In this article we’ll discuss a simple technique to drastically reduce the credit spend of a growing Snowflake project.
This is the first article in a series of posts dealing with cost optimization in Snowflake, the data cloud.
One of the most important differentiators in the platform is the ability to size processing clusters with just a click of the mouse. Often, new and starting teams start by building a one-node, extra-small sized processing cluster and process any kind of data workload on that node.
After a while, typically both long-and short running queries will execute on that very same warehouse. Now take in mind the cost model. Snowflake bills by the second, though anytime a warehouse starts, it bills a minimum of one minute.
Let’s try to find a way to make sure that our queries run for a maximum of one minute.
Calculating the query length long tail
To have a first understanding of the query duration distribution per warehouse, we need to get to the data. In our demo setup, we have a warehouse in place called LOAD. It is optimistically scaled as a medium warehouse and it consumes 4 credits an hour.
Historically, all of our workloads have been running on this LOAD warehouse, and our assumption is that we can split data loading workloads from transformation and analysis workloads. Let’s investigate this assumption and optimize our setup.
Snowflake exposes a number of statistics related to the inner workings of this warehouse through the shared SNOWFLAKE database. Find this information in the QUERY HISTORY table in the ACCOUNT USAGE schema.
To quickly analyze the information in this table, we’ll use the Snowsight interface for Snowflake. It comes by default with any Snowflake deployment, but is hidden in plain sight under the preview app button
This analyst interface to Snowflake allows us to execute queries and visualize the results right away.
This query will build buckets of a with of 1 second which we can use to build our longtail histogram
FLOOR(EXECUTION_TIME/1000.00)*1000 AS BIN_FLOOR,
COUNT(EXECUTION_TIME) AS COUNT
WHERE WAREHOUSE_NAME = ‘LOAD’
GROUP BY 1;
Visualize the results immediately by selecting the Chart button in the middle of the screen
By default, Snowsight will use an extra layer of aggregation in their graphs that will distort the output of our analysis here. So let’s make sure to set that to none.

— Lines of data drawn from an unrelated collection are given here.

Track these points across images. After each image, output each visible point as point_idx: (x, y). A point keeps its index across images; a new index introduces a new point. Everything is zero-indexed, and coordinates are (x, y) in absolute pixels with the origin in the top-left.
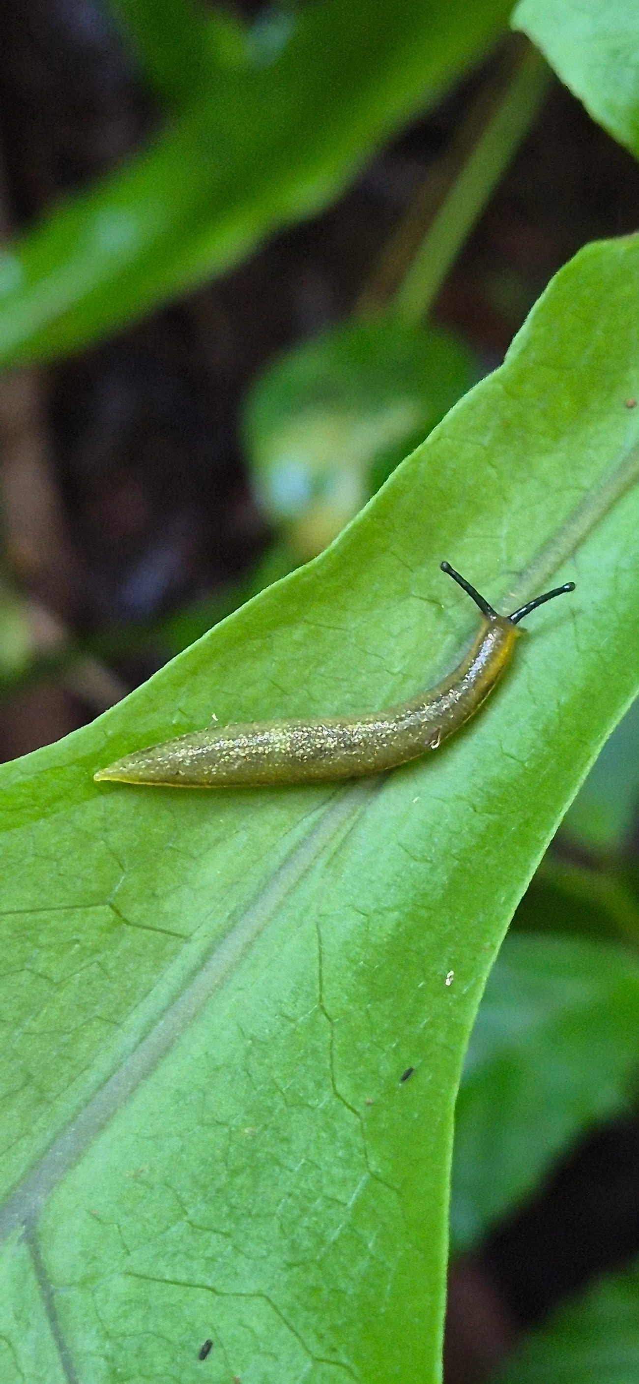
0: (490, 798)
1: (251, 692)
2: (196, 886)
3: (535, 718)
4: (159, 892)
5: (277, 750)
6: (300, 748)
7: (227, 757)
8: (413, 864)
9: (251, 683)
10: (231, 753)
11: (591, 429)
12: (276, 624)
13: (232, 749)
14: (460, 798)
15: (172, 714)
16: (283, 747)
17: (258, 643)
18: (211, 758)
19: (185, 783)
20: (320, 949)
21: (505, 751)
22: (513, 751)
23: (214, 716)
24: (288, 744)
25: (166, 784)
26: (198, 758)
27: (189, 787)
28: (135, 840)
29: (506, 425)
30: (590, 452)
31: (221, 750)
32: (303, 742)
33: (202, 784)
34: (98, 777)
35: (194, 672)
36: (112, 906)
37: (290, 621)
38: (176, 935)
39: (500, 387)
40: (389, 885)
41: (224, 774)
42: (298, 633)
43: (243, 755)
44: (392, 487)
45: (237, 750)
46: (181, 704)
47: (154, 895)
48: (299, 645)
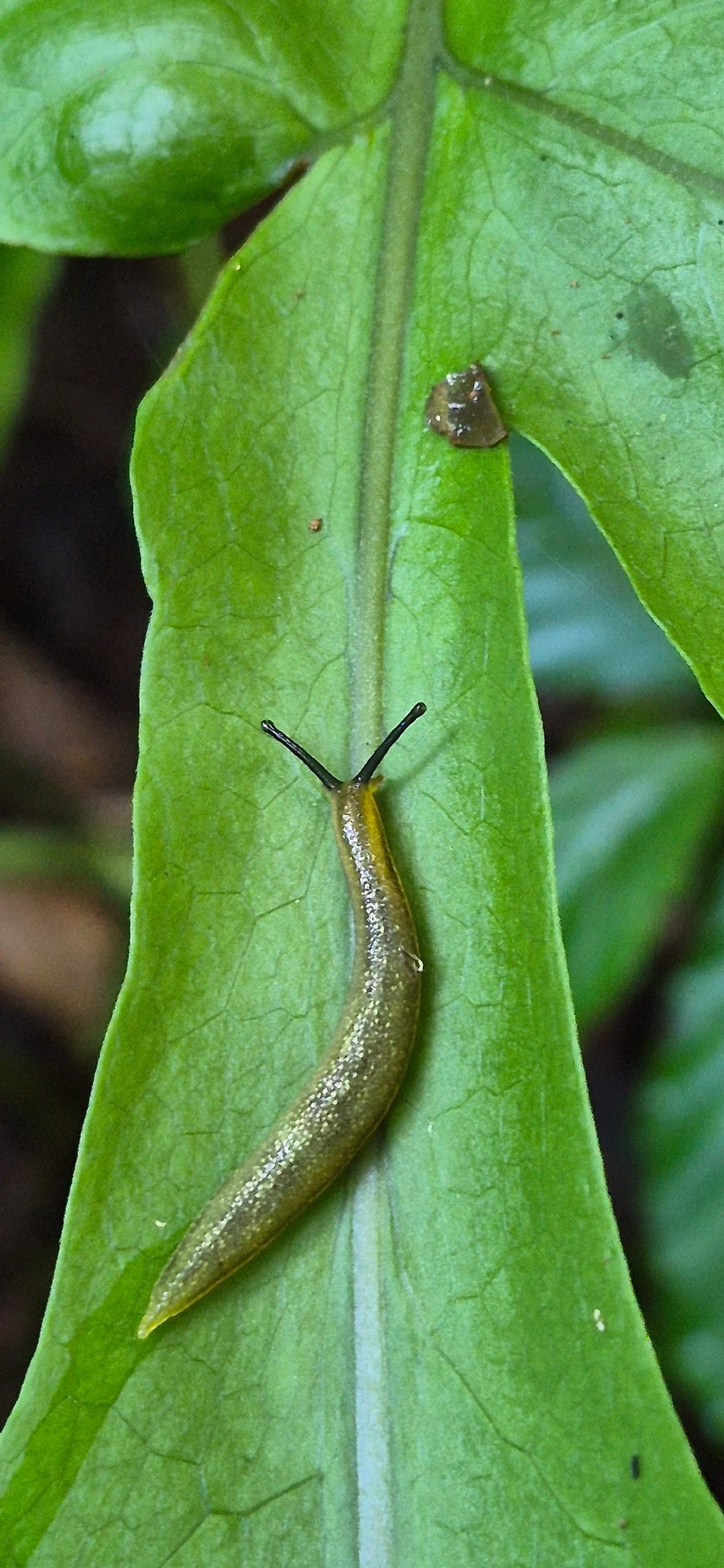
0: (499, 1069)
1: (175, 1167)
2: (284, 1412)
3: (477, 944)
4: (251, 1452)
5: (300, 1148)
6: (321, 1122)
7: (258, 1203)
8: (479, 1202)
9: (165, 1159)
10: (258, 1195)
11: (298, 587)
12: (143, 1076)
13: (255, 1191)
14: (471, 1093)
15: (114, 1261)
16: (303, 1140)
17: (140, 1108)
18: (240, 1219)
19: (234, 1267)
20: (457, 1372)
21: (477, 1003)
22: (485, 998)
23: (159, 1224)
24: (306, 1133)
25: (218, 1282)
26: (229, 1229)
27: (242, 1265)
28: (181, 1424)
29: (209, 660)
30: (314, 611)
31: (245, 1203)
32: (318, 1115)
33: (254, 1250)
34: (143, 1334)
35: (101, 1199)
36: (216, 1512)
37: (157, 1057)
38: (304, 1482)
39: (169, 631)
40: (472, 1245)
41: (269, 1221)
42: (175, 1063)
43: (271, 1185)
44: (146, 830)
45: (260, 1187)
46: (114, 1243)
47: (247, 1460)
48: (184, 1072)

Finally we get to the histogram that shows us how long queries take. The gray bar is the cutoff line for the one-minute minimum charge.
It turns out that the majority of queries runs blazing fast (thanks, Snowflake!) and we have considerable opportunities to optimize
Intuitively we have 2 actions to take:
- Downscale the current instance to an XS. It’ll about quadruple the processing time of the fastest queries but that will still be within the minimum charge of one minute
- Shift the workloads that require a faster processing to a new warehouse
Action one is fairly straightforward and can be done using one simple query
ALTER WAREHOUSE “LOAD” SET WAREHOUSE_SIZE = ‘XSMALL’ AUTO_SUSPEND = 60;
Action two takes a bit more planning.
We start by isolating the queries that require more processing power. This particular Snowflake instance doesn’t apply query tags, so we need to investigate the actual queries that take over half a minute to process.

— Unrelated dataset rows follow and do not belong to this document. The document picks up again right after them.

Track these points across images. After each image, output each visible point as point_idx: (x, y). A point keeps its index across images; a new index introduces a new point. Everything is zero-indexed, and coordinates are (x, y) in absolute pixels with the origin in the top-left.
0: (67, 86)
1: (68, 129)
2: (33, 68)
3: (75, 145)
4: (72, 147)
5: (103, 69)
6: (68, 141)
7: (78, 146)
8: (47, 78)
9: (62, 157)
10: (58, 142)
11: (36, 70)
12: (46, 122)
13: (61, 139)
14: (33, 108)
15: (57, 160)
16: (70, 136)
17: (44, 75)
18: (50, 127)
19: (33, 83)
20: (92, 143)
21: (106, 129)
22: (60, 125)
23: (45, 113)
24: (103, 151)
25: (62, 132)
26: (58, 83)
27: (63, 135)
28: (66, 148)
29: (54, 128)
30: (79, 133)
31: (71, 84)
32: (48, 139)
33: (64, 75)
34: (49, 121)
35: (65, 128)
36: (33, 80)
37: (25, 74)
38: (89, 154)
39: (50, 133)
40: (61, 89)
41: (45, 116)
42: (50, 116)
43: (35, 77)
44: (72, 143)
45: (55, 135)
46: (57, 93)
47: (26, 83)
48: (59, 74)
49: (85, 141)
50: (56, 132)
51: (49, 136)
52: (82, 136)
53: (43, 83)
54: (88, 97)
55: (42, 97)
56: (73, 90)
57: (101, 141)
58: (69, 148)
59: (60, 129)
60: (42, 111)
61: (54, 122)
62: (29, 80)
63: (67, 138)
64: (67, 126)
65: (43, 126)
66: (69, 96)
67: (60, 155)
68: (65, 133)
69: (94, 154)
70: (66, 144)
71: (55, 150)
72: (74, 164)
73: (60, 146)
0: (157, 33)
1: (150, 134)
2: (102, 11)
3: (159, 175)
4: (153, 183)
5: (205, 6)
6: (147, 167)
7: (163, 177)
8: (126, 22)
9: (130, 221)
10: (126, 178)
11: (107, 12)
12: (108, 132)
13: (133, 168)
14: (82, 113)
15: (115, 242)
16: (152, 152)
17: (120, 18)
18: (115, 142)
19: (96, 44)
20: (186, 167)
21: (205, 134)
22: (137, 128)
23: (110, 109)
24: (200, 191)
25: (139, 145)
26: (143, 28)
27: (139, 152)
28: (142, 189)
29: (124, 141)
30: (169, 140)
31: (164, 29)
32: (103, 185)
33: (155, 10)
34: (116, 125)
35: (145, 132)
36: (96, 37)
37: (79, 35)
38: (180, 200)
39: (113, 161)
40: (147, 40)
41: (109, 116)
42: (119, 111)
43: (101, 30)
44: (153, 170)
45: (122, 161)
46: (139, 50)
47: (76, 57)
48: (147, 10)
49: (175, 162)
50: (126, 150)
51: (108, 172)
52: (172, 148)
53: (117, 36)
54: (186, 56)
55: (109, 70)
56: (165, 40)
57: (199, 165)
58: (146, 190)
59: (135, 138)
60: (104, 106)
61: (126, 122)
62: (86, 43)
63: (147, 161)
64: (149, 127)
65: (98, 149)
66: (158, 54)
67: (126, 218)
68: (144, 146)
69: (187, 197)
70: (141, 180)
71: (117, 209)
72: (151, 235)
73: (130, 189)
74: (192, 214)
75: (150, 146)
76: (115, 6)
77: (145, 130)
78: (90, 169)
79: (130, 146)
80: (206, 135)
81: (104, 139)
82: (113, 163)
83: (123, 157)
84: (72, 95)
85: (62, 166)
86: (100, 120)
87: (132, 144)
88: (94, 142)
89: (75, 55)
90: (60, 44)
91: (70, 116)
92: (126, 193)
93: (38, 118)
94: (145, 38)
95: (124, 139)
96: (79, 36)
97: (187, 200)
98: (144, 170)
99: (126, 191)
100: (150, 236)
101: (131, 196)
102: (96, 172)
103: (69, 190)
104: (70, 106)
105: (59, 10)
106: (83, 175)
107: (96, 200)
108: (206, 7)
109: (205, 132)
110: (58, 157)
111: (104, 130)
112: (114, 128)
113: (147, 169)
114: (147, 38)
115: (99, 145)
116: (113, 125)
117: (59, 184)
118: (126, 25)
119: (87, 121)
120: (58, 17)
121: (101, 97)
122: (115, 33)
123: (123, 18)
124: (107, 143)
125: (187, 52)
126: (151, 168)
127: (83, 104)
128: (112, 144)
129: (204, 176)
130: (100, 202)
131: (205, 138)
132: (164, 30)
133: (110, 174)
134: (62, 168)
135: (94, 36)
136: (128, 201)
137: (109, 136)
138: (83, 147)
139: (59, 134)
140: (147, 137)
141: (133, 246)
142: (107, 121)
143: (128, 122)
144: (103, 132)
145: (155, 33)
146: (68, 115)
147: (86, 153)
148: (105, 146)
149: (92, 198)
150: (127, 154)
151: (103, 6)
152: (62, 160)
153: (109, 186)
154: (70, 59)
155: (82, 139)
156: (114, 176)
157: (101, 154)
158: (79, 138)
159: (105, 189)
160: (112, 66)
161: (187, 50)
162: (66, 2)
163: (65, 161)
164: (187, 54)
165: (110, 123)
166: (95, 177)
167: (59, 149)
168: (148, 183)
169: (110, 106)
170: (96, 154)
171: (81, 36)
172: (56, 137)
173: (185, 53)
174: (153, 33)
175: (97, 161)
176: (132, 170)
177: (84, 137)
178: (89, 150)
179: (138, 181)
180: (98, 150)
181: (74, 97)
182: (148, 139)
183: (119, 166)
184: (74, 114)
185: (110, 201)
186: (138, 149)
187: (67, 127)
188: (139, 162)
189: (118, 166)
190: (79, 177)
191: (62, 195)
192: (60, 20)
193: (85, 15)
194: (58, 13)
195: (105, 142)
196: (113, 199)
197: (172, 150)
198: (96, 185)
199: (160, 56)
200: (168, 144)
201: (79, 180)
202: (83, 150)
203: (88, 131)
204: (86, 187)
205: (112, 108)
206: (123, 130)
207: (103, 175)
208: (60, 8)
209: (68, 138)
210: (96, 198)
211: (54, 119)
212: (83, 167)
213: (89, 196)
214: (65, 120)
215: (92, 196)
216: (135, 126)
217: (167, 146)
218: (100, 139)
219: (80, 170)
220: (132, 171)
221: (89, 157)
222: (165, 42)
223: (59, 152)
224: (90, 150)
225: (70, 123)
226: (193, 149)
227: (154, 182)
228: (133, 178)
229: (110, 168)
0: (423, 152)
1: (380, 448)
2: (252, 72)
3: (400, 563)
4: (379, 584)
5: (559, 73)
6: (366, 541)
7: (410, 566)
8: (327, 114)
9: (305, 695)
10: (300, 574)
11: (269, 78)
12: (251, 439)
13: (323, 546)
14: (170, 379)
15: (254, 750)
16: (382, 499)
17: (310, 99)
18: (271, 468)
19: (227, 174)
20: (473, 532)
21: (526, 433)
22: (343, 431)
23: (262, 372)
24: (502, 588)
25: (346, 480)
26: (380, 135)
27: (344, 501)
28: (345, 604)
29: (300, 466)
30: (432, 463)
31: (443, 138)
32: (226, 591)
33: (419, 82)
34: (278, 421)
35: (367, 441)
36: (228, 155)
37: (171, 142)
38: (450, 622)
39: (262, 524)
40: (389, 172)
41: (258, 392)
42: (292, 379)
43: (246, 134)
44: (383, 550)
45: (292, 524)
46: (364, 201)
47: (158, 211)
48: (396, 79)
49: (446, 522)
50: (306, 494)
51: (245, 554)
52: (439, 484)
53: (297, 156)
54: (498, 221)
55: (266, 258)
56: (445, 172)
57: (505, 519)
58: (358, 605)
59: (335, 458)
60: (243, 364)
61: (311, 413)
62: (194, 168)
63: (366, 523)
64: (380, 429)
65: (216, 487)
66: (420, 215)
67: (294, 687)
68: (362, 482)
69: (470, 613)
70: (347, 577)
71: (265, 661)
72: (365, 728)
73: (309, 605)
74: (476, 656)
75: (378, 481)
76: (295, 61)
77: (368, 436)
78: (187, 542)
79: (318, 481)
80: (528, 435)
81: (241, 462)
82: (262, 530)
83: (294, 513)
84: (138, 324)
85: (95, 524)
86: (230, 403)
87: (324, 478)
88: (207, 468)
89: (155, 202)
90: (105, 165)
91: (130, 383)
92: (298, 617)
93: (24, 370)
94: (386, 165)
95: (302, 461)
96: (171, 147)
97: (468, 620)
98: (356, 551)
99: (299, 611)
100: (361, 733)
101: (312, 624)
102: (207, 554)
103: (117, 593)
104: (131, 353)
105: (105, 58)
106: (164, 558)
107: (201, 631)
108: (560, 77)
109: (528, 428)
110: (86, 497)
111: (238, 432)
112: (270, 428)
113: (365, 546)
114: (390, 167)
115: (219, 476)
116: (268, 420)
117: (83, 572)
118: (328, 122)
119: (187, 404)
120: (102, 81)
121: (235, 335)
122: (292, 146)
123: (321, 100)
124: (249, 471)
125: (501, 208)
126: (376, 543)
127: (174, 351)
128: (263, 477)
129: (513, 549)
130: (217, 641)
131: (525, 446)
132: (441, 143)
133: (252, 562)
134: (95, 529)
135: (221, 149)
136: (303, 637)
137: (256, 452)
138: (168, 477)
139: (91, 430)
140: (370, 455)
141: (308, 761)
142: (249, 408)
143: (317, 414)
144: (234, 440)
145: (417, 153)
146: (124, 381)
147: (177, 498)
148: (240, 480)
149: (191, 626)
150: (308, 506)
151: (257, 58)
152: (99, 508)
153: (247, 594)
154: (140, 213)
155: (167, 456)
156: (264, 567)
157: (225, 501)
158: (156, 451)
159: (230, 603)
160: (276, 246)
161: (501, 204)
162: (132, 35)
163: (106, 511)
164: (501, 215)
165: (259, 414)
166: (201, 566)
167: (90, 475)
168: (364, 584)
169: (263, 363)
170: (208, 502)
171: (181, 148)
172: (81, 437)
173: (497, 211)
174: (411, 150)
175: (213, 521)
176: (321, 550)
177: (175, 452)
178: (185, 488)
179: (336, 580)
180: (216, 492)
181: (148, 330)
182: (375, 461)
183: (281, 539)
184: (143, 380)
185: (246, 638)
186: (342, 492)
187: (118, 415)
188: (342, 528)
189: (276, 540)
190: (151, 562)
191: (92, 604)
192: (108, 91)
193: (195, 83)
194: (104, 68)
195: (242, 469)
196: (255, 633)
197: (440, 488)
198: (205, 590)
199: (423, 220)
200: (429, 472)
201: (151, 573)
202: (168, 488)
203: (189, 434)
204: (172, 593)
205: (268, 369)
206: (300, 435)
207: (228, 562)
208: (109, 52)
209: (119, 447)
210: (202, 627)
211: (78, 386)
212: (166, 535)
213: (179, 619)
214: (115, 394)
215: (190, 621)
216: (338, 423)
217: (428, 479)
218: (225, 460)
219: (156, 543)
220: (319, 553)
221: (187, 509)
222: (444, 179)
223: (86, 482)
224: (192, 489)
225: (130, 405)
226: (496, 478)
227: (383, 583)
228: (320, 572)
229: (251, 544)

SELECT QUERY_TEXT, EXECUTION_TIME FROM “SNOWFLAKE”.”ACCOUNT_USAGE”.”QUERY_HISTORY”
WHERE EXECUTION_TIME > 30000
ORDER BY EXECUTION_TIME DESC;
Now, we need a warehouse to host those queries. Let’s create a new medium warehouse named NEW_WAREHOUSE by running this query:
CREATE WAREHOUSE NEW_WAREHOUSE WITH WAREHOUSE_SIZE = ‘MEDIUM’ WAREHOUSE_TYPE = ‘STANDARD’ AUTO_SUSPEND = 300 AUTO_RESUME = TRUE;
Analyze the queries that are reported back. Change the clients that execute those queries, and point those clients to the new warehouse we’ve just created.
Far less queries will use the new warehouse so it’ll be started less. The queries executed on the original warehouse will take a slight bit more time to execute, but they will stay well within the one minute minimum Snowflake charge.
The method proposed in this article is quite a simplification of reality, though often with a material impact on cost. Multiple queries can run at the same time, and a query run on a warehouse that is already active doesn’t call for another one-minute minimum charge. A more advanced method of cost management would take more parameters into account, such as parallel processing capabilities and warehouse sizes.